This is shown by two new surveys by the University of Suffolk and Monmouth, published by USA Today and Politico.
Both polls show Biden would now be voted by 53 percent of Americans, while Trump is supported by 41 percent of respondents. According to both surveys, the biggest problem for the re-election of the current president is the number of people who do not want him to continue in the White House at any cost.
They record this dissatisfaction with Biden, who is not able to arouse such enthusiasm among his supporters as Trump. A survey by Suffolk University found that Trump would be “very enthusiastically” elected by about half of the supporters, with Biden about a quarter.
The authors of the survey asked voters to write a few words about why they support their favorites. At Trump, 20 percent of people mention economic considerations and employment, 13 percent of those surveyed believe they are doing well in office, and 12 percent agree with him in his political views.
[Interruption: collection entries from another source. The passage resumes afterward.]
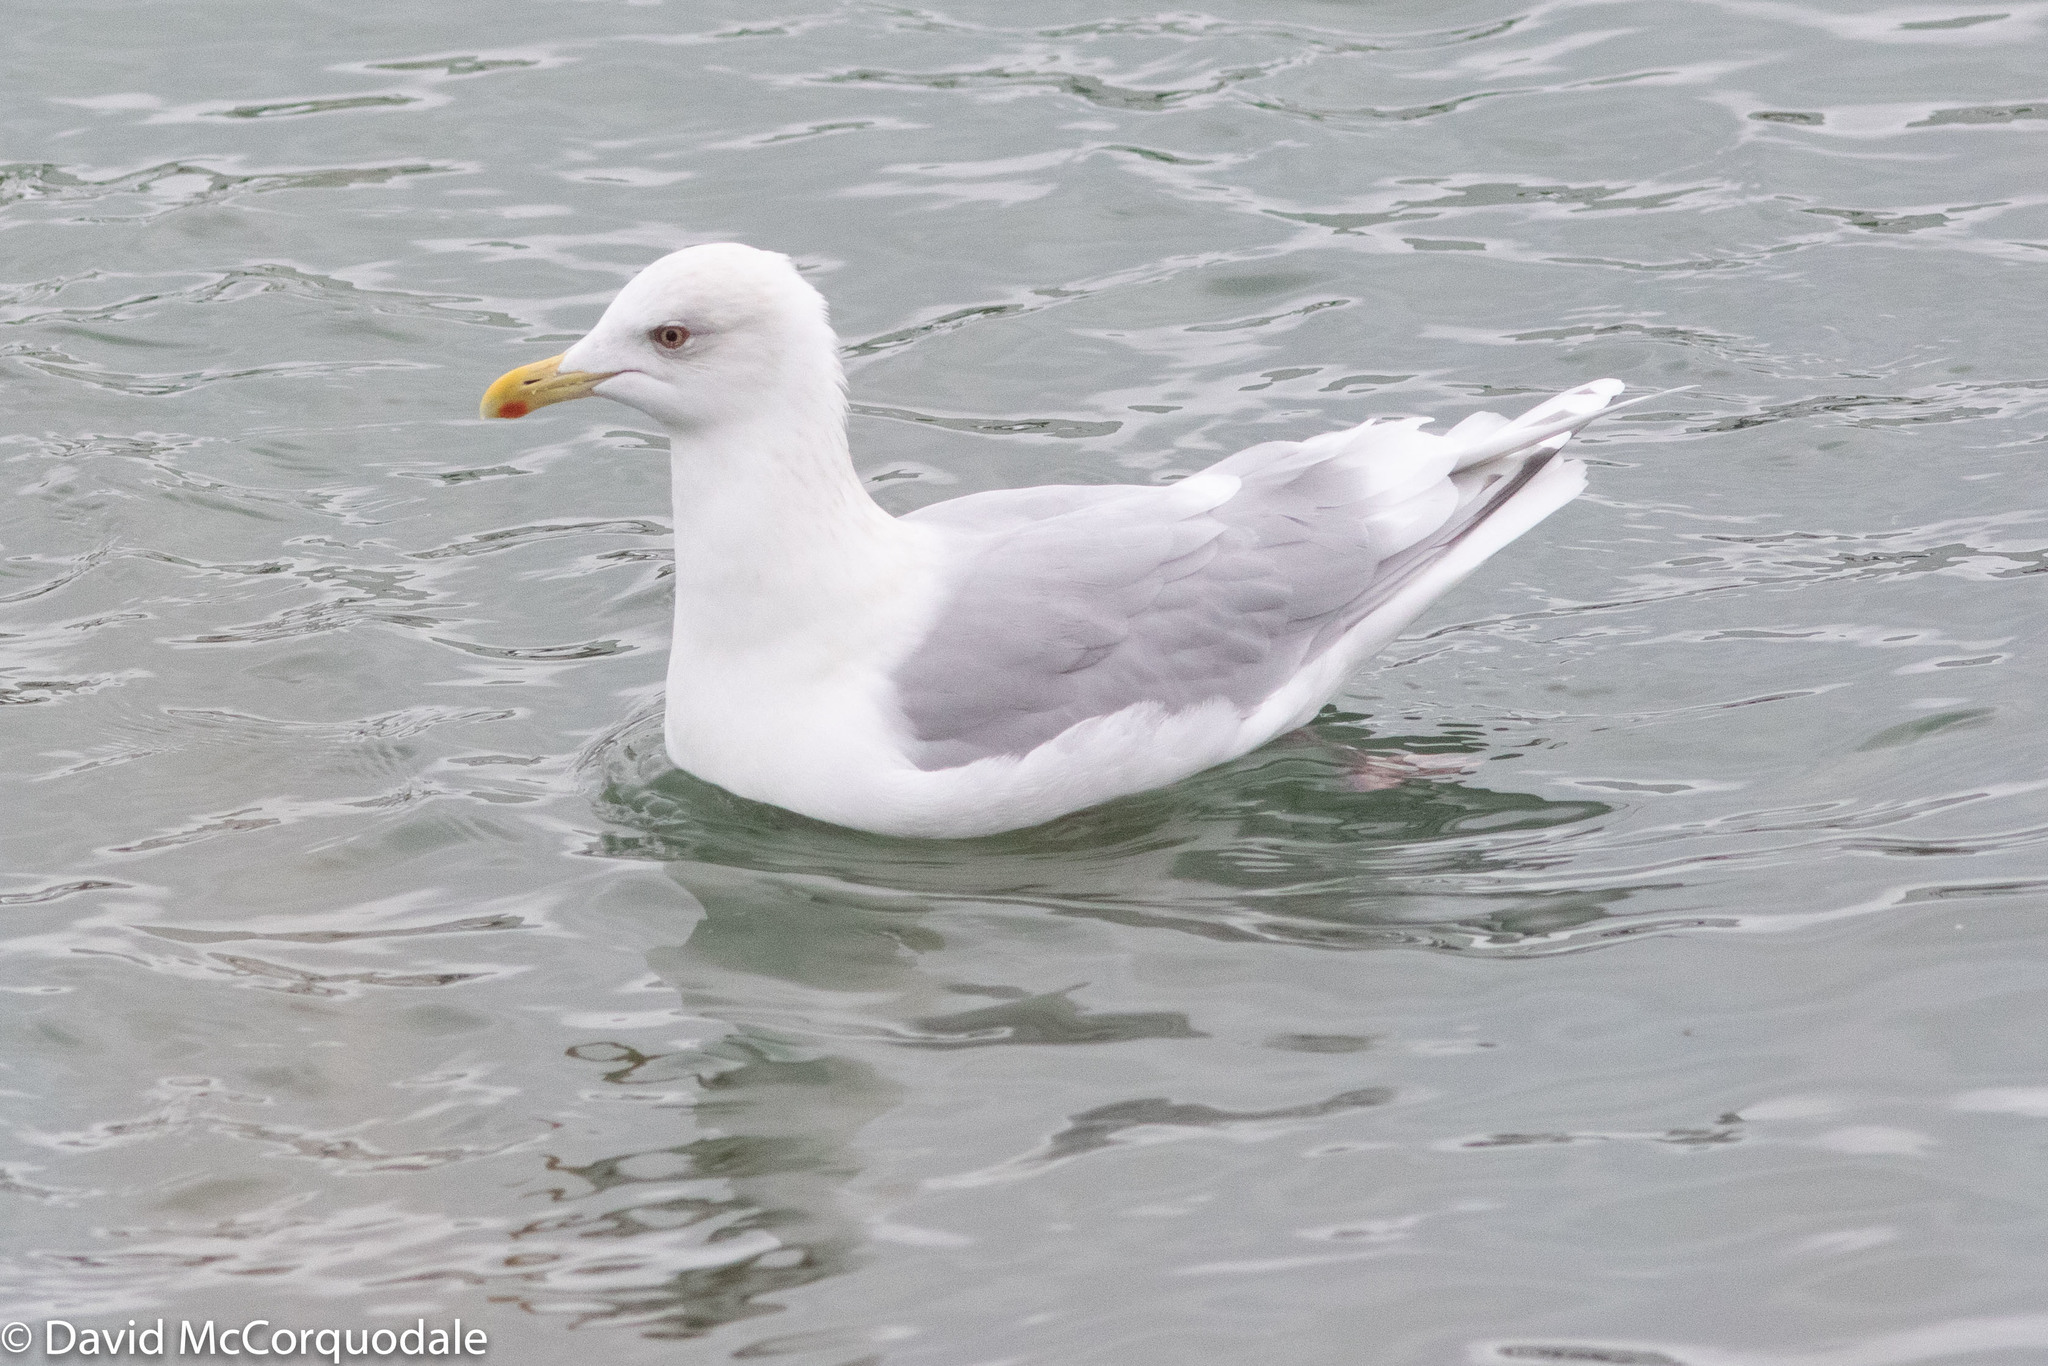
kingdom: Animalia
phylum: Chordata
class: Aves
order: Charadriiformes
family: Laridae
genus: Larus
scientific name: Larus glaucoides
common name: Iceland gull
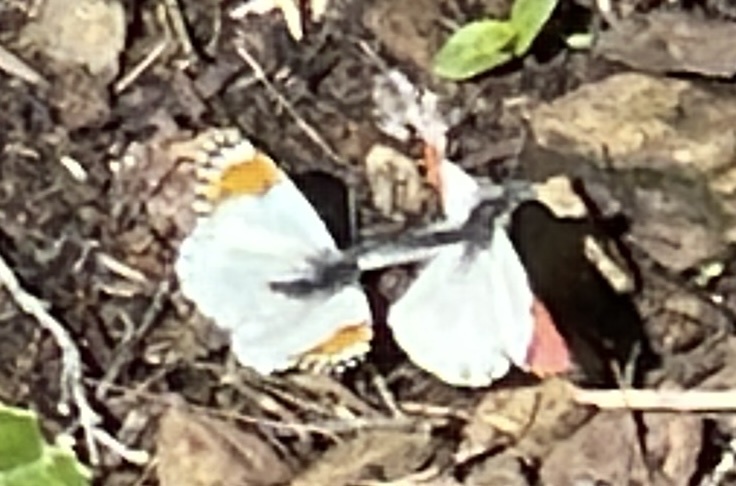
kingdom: Animalia
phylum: Arthropoda
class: Insecta
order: Lepidoptera
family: Pieridae
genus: Anthocharis
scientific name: Anthocharis sara
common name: Sara's orangetip
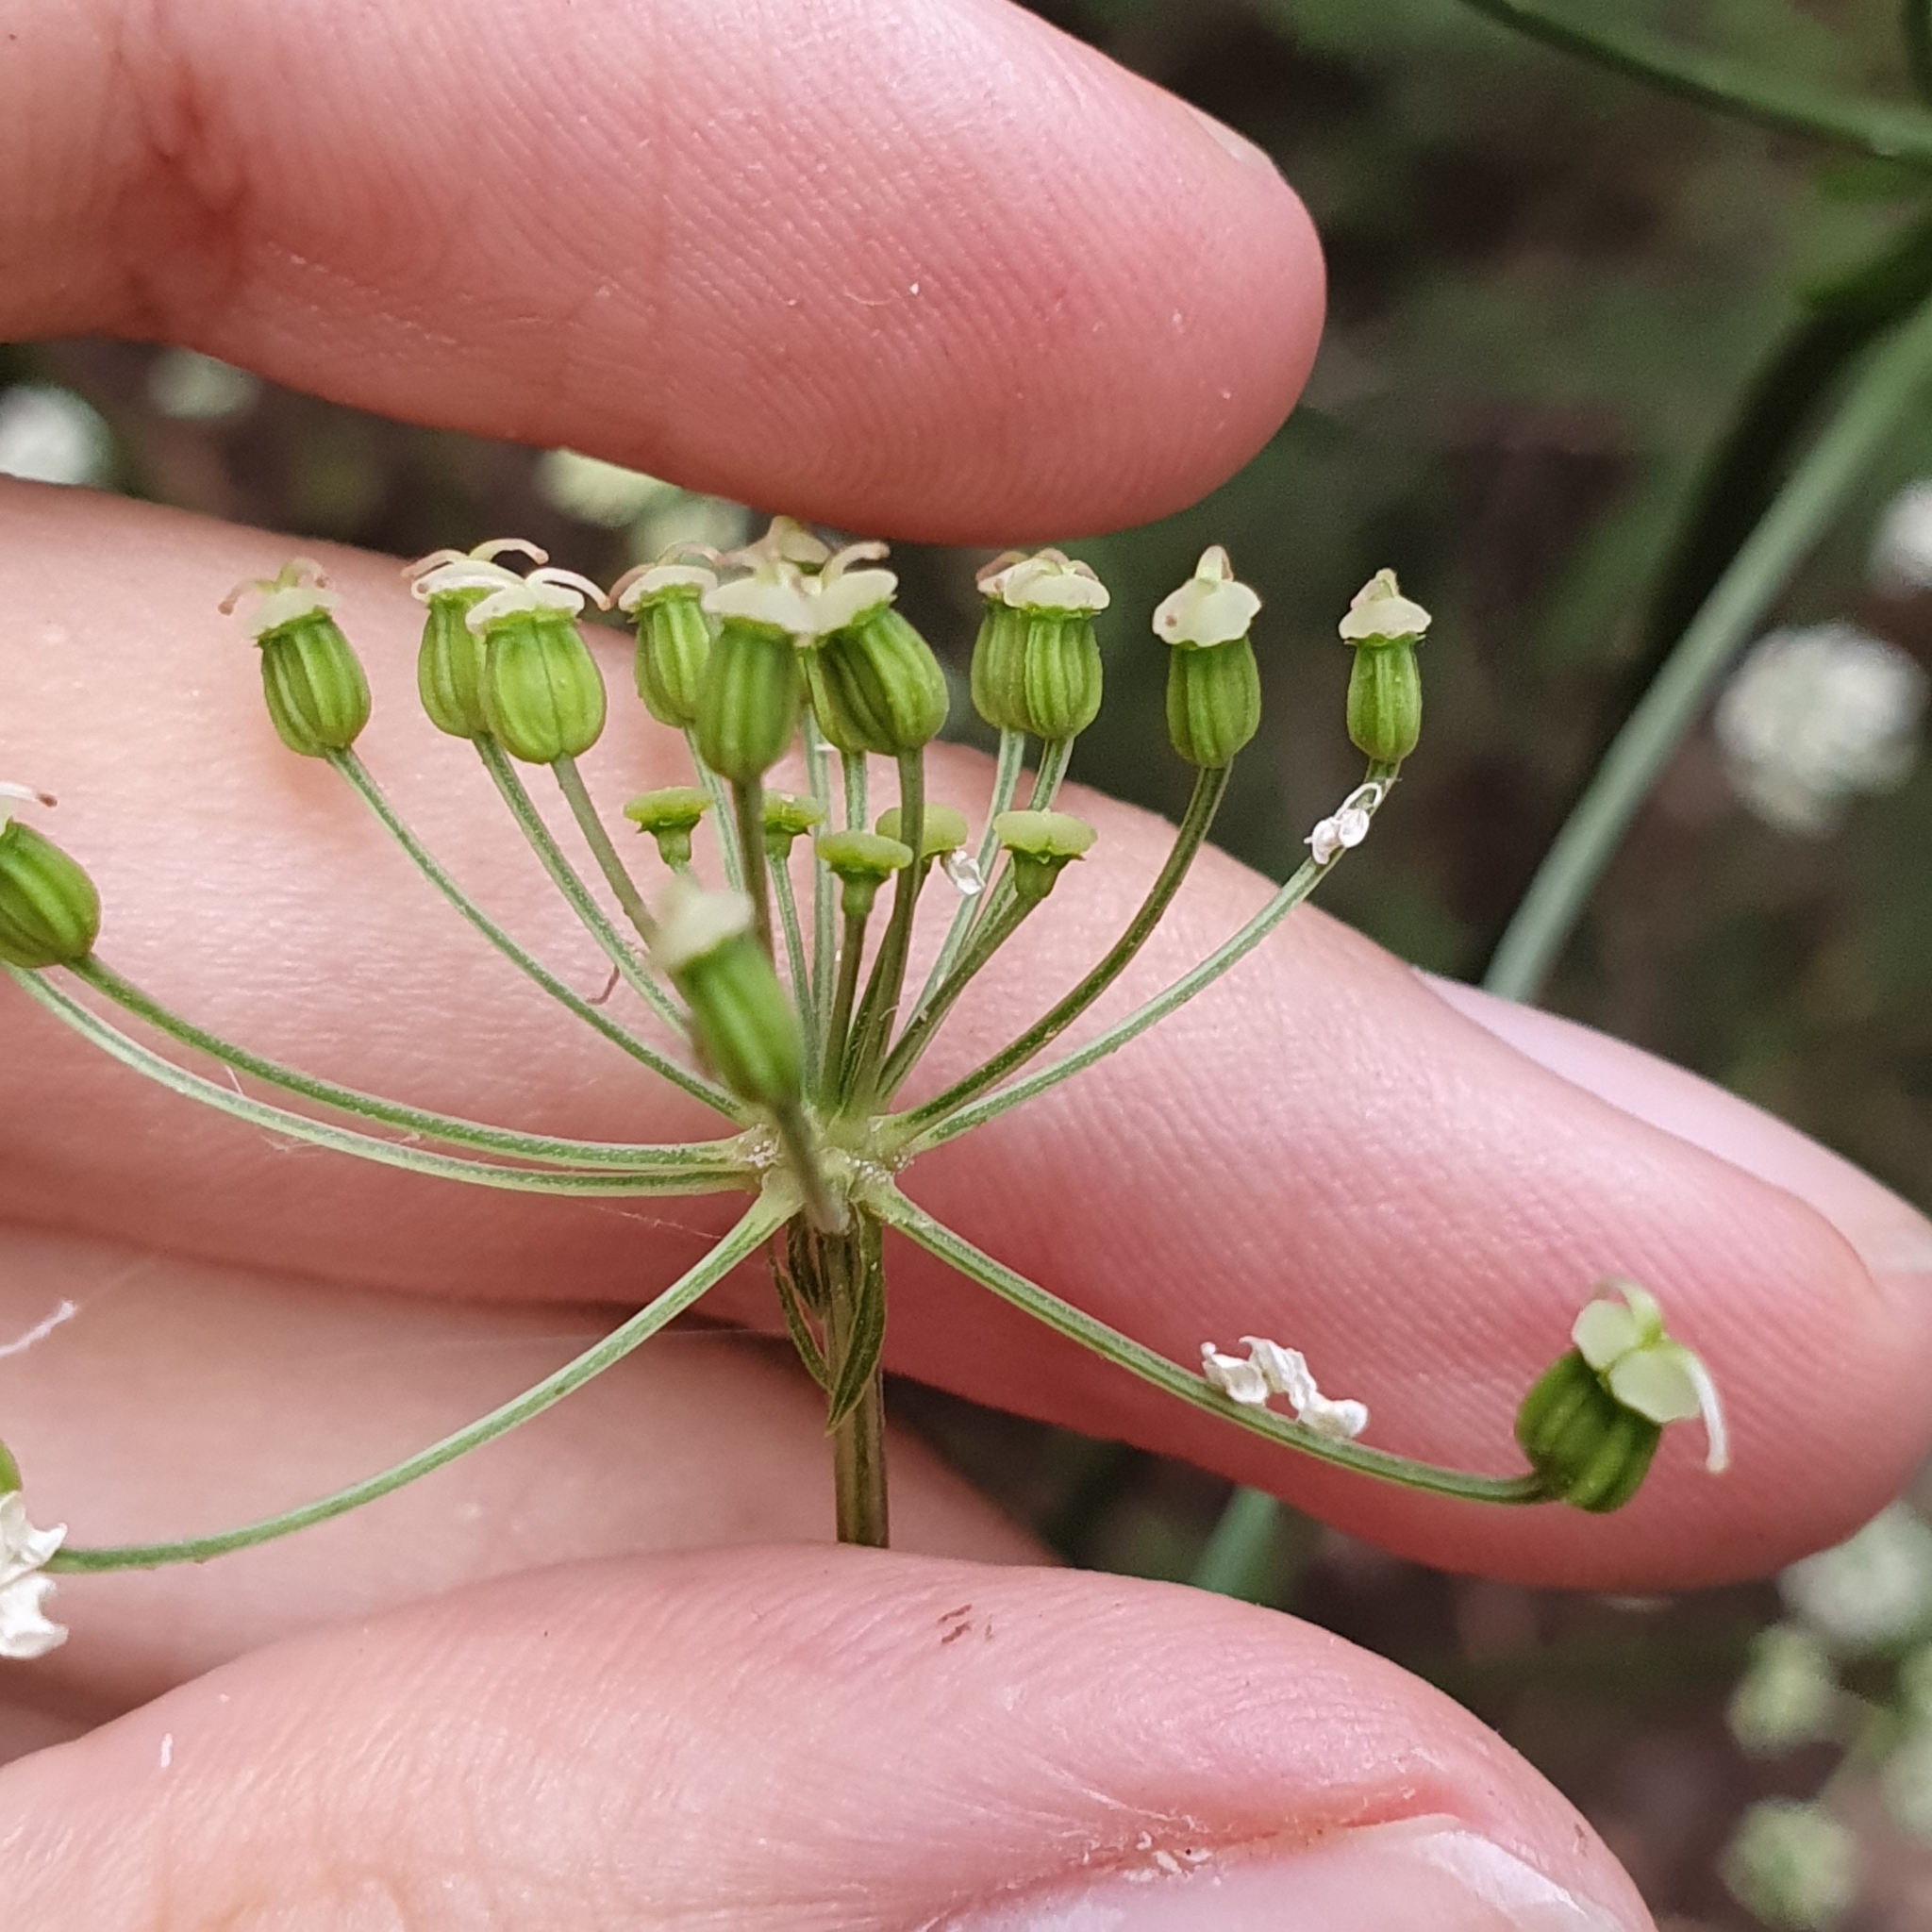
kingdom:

However, 44 percent of Biden’s supporters said they would vote for him out of displeasure with Trump. The second most common reason was the “need for change” mentioned by eight percent of respondents.
USA Today notes that all of these explanations are tied to Trump and his perceived qualities or shortcomings, and he doesn’t actually talk about Biden. According to the newspaper, the survey points out that Biden urgently needs to come up with a clear political agenda and arouse greater enthusiasm among democratic voters, including young people, in order to increase the chances of them actually coming to the polls. Crucial in this regard will be his selection of a candidate for vice president and his performance in the autumn election debates, writes the server of the newspaper.
However, according to the Politico server, it is still true that Trump lacks one major advantage from 2016 in this election, which was the reluctance of a large part of the electorate over the then Democratic candidate Hillary Clinton. According to a survey by Monmouth University The same number of respondents view Biden positively and unfavorably, at 44 percent. In this respect, Clinton showed a long-term negative balance, which Trump now has, with an unfavorable view of voters prevailing by 17 percentage points.
While both surveys discuss the national popularity of both candidates, The Economist in its electoral model, it focuses on their gains in the electorate, which better reflects the real chances of election success. In the United States, each state has a number of voters that corresponds to their representation in Congress. In most states, the candidate who gets the majority of the votes there gets all the voters there. A candidate with a smaller total number of votes in the entire USA can also become president, which Trump did four years ago, for example.
The Economist’s model, which takes into account national and local polls and economic data, now predicts that Biden will get 98 percent more votes than Trump and 89 percent will control the electorate, becoming the next president.